Texte cité dans

« Je suis un passeur ». Entretien avec Yan Maresz

par Jérémie Szpirglas

1 juin 2013


Yan Maresz, vous avez connu un parcours inhabituel pour un compositeur de la sphère dite « contemporaine » : vous êtes passé par le jazz, avez collaboré longuement avec le guitariste John McLaughlin et étudié le jazz au Berklee College of Music de Boston puis la composition à la Juilliard School de New York…

Le Berklee College of Music était parfait pour le jazz, mais pas pour la composition qui m’intéressait de plus en plus. En 1987, j’ai décidé de passer le concours d’entrée à la Juilliard en composition où j’ai fait tout mon cursus avec David Diamond et Milton Milton Babbitt. Cette activité de compositeur s’est développée en parallèle de ma pratique du jazz (orchestrations, arrangements, et autres collaborations). Les deux étaient toutefois complètement distinctes, sans lien entre elles, et puis la composition a pris le pas sur l’autre, aux alentours de 1991. C’est d’ailleurs la raison pour laquelle je suis rentré en France : à l’époque, aux États-Unis, la musique contemporaine était assez « ghettoïsée » dans les universités et il me semblait que tout se passait en Europe. De plus, je comptais faire le cursus de l’Ircam, et dès lors que j’arrêtais le jazz, je n’avais plus aucune raison de rester à New York, où j’ai quand même passé huit ans.

Vous citiez à l’instant David Diamond et Milton Babbitt : qui furent vos autres professeurs ou modèles ?

À ce moment-là, j’étais très influencé par Luciano Berio et, dans une moindre mesure, Pierre Boulez. J’ai bien connu Berio : j’étais, et je suis toujours, fasciné par sa musicalité irrésistible. Je l’ai fréquenté, mais je ne peux pas dire que j’ai étudié auprès de lui.

Vous êtes connu — et reconnu d’ailleurs — pour vos intenses activités de pédagogue. Vous avez notamment enseigné la composition aux étudiants du Cursus d’informatique musicale de l’Ircam de 2006 à 2011 : qu’est-ce qui vous a attiré là, alors que votre production de musique électroacoustique est somme toute limitée ?

Enseigner fait aujourd’hui partie intégrante demon métier, même si j’ai commencé sur le tard : je travaillais déjà depuis une quinzaine d’années. C’est au Cnsmdp et au Cursus de l’Ircam que j’ai pris mes premiers postes d’enseignement, la même année. Enseigner à l’Ircam m’a d’emblée séduit, car c’est une maison que je pense bien connaître, et pour laquelle j’ai une grande affection. Étant passé moi-même par ce Cursus, je sais combien un jeune compositeur, fraîchement arrivé à l’Ircam, a besoin d’un guide qui l’oriente dans les méandres de cette mémoire, étonnamment assez peu vivace — pour ce qui est de confronter le travail présent des compositeurs avec les travaux passés.
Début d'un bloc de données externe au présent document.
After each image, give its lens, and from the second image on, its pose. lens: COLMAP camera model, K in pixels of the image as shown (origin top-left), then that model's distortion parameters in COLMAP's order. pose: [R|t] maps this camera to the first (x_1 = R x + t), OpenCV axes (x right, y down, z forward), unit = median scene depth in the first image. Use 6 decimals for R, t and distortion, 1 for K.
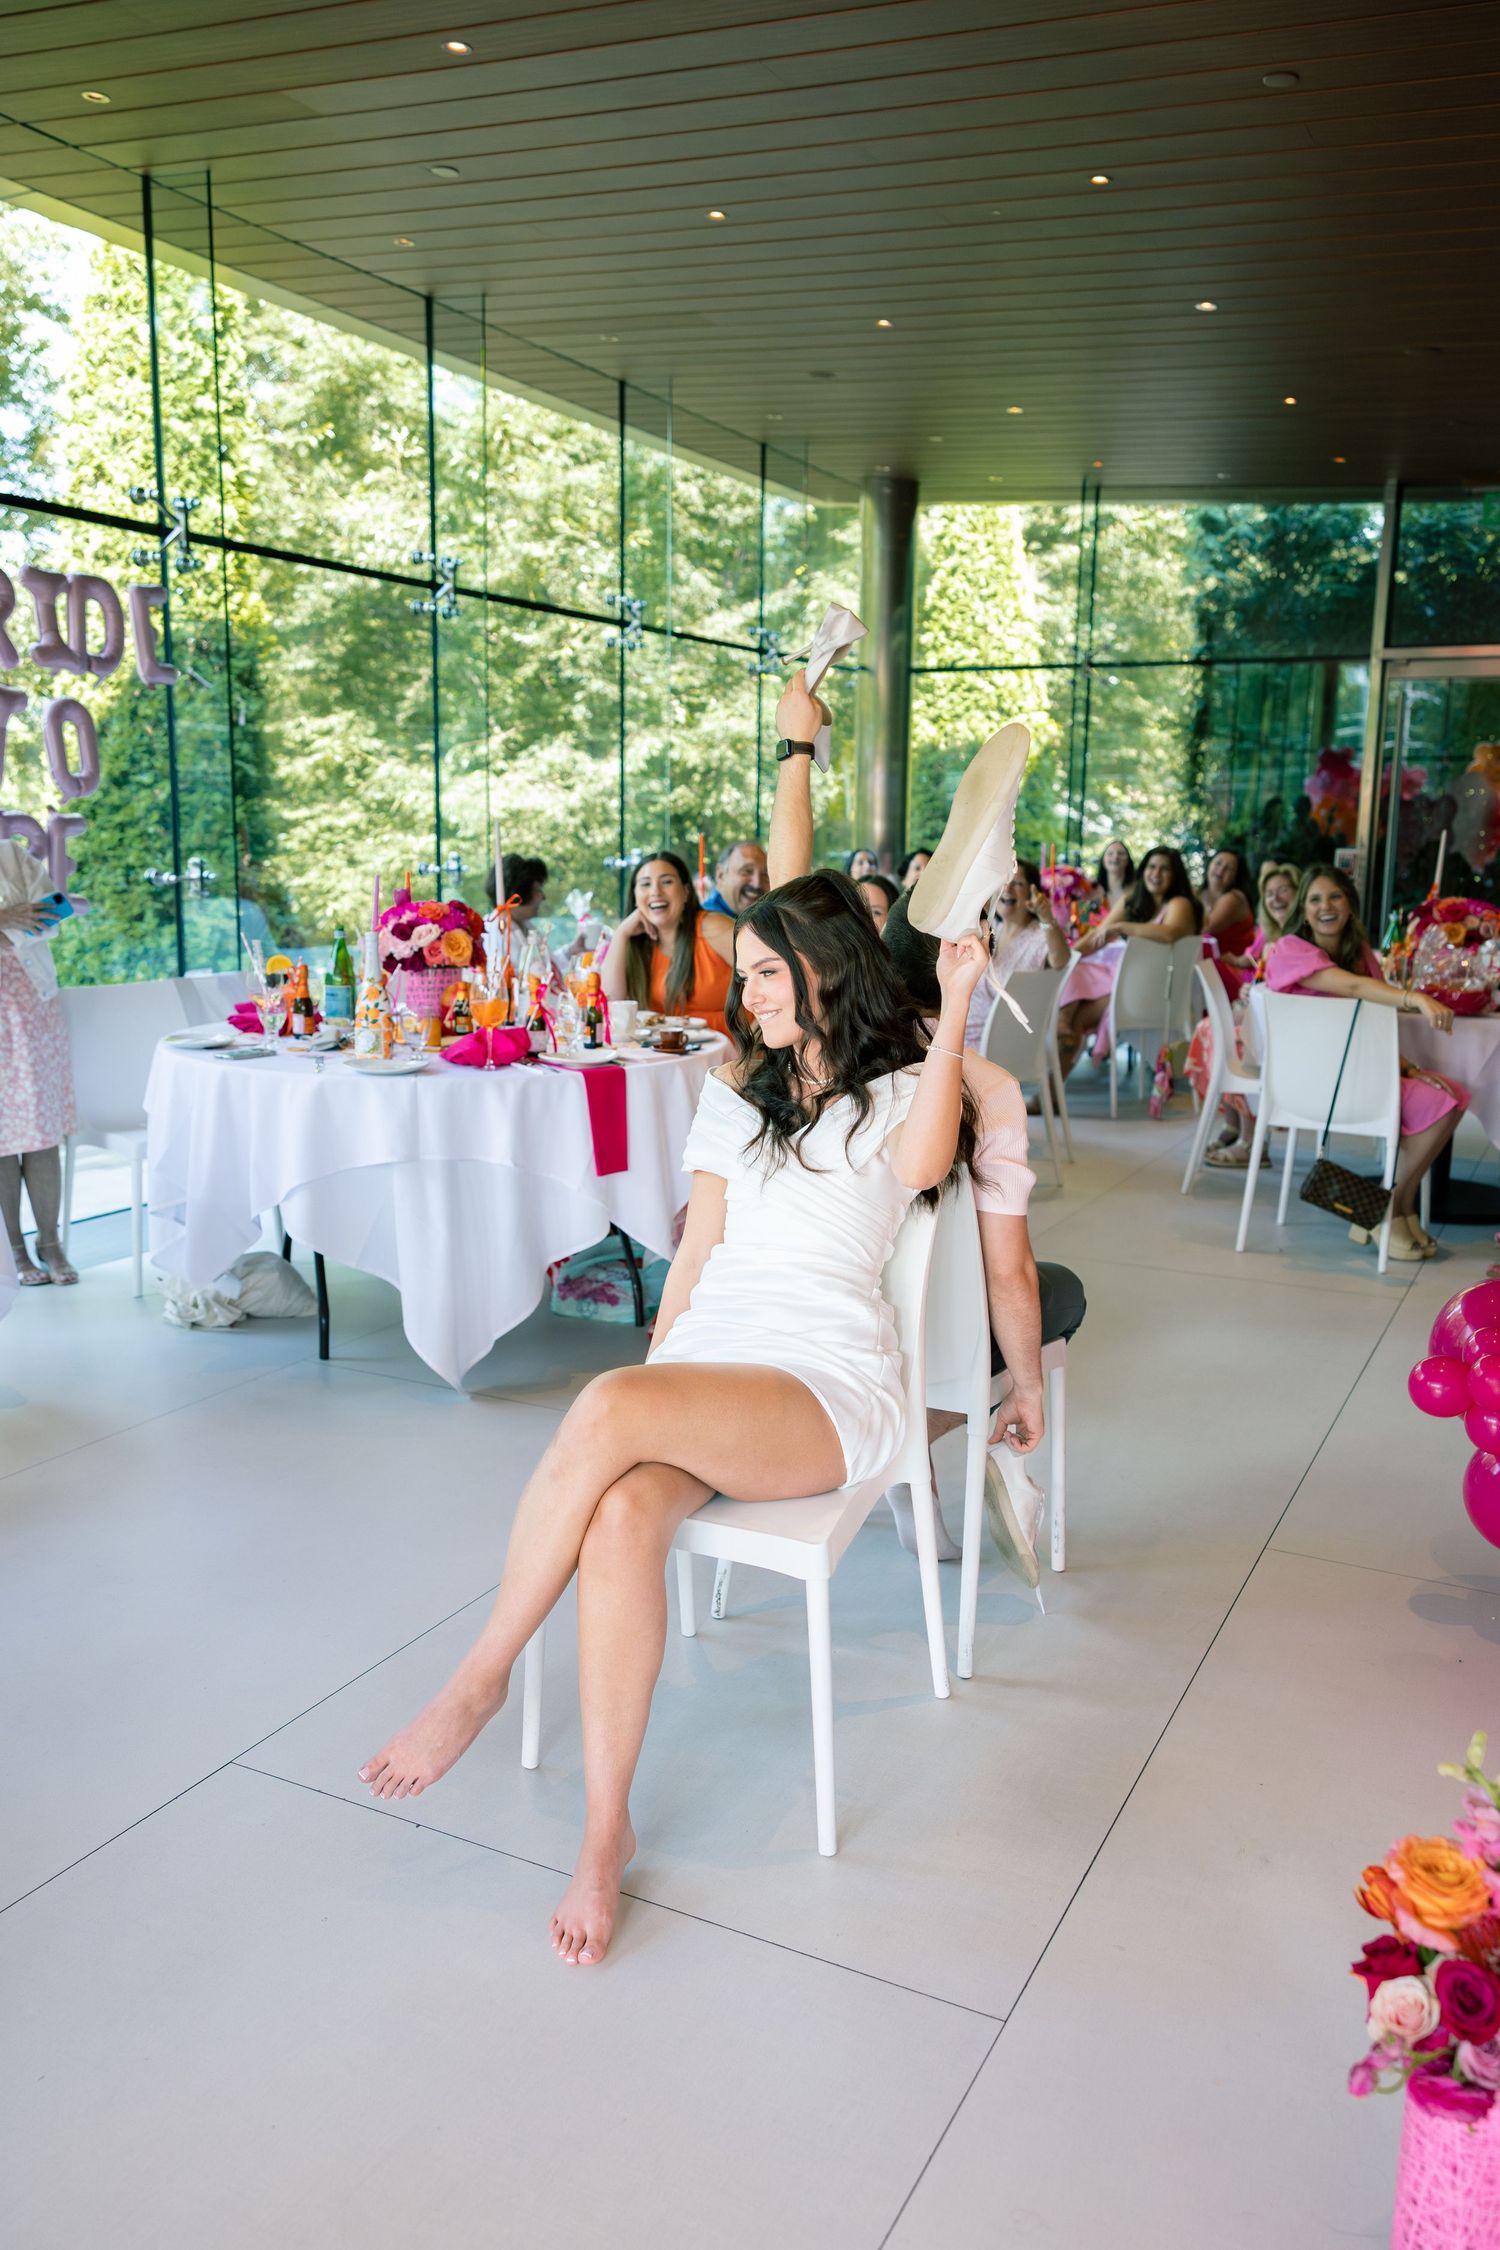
lens RADIAL K [[1737.5, 0, 746.6], [0, 1737.5, 1127.3], [0, 0, 1]] dist [0.001887, 0.005931]
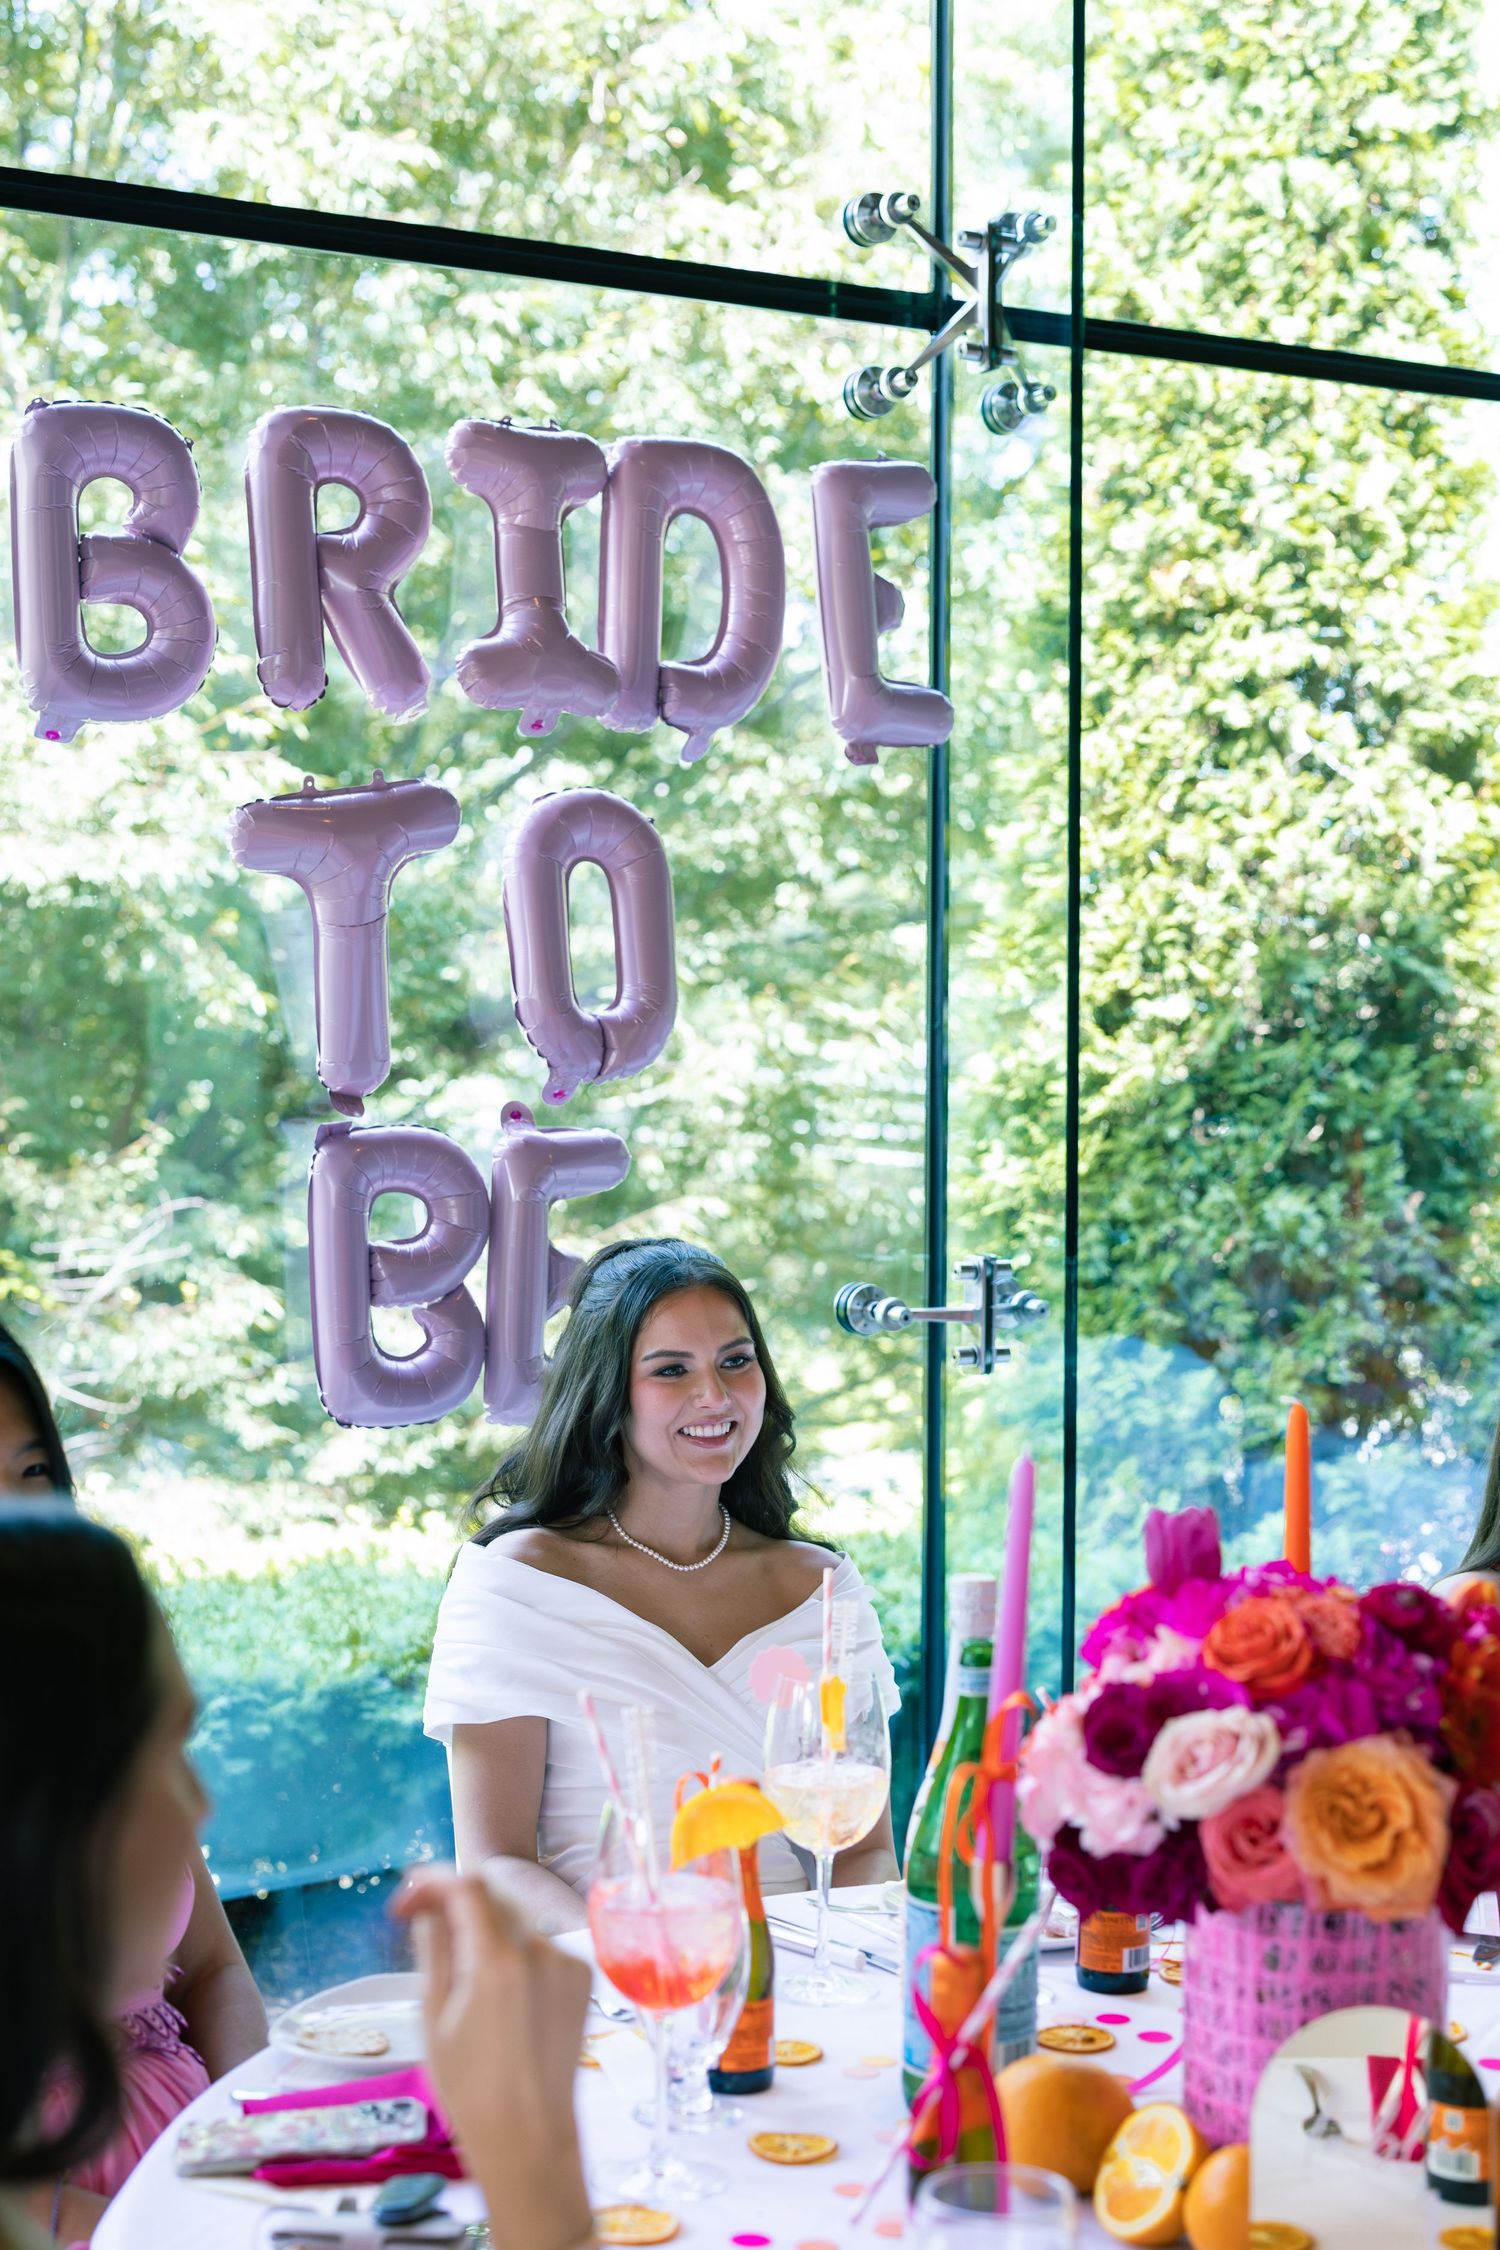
lens RADIAL K [[3169.2, 0, 748.3], [0, 3169.2, 1118.1], [0, 0, 1]] dist [0.047626, 0.000000]
pose [[0.826487, 0.000466, -0.562955, -0.012202], [-0.088656, 0.987629, -0.129340, -0.099901], [0.555930, 0.156807, 0.816304, 0.486803]]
C’est un savoir sédimenté ?

Disons que, de mon point de vue, l’Ircam ne travaille pas suffisamment son histoire et ses acquis. Beaucoup de choses merveilleuses — des partitions, mais aussi et surtout des objets et idées technologiques — sommeillent dans les fonds de tiroir : seuls les habitués des lieux, qui fréquentent l’institut depuis des années, savent où elles se trouvent. Pourtant, la découverte des expériences que leurs aînés ont menées avant eux est passionnante en plus d’être primordiale pour les jeunes compositeurs. Cela permet aussi de leur donner des moyens supplémentaires pour éviter les effets de mode qui sont légion du point de vue technologique. En plus du rôle de professeur de composition, j’ai donc, pendant cinq ans, endossé celui de passeur d’informations et de documentations. Les étudiants du cursus sont archi-diplômés. Ils se sont tous formés auprès d’excellents professeurs et ne sont pas là pour apprendre à écrire, mais pour qu’on leur donne les clefs d’un outil complexe et pour aborder la problématique de l’écriture avec le médium électronique. Tout ceci ne m’empêchait bien sûr nullement de porter un regard critique sur leurs choix et leur travail musical par ailleurs.

Et aujourd’hui ?

Aujourd’hui, j’enseigne au CRR de Boulogne, où je tiens la classe de musique électronique, et au Cnsmdp, où, après avoir enseigné l’orchestration pendant cinq ans, j’enseigne en première année les « Nouvelles technologies appliquées à la composition » : c’est une classe d’électroacoustique, où je donne aux étudiants une formation de base, « schaefferienne » dirons-nous. Il faut bien commencer par le commencement et la culture du son est un aspect essentiel de notre métier.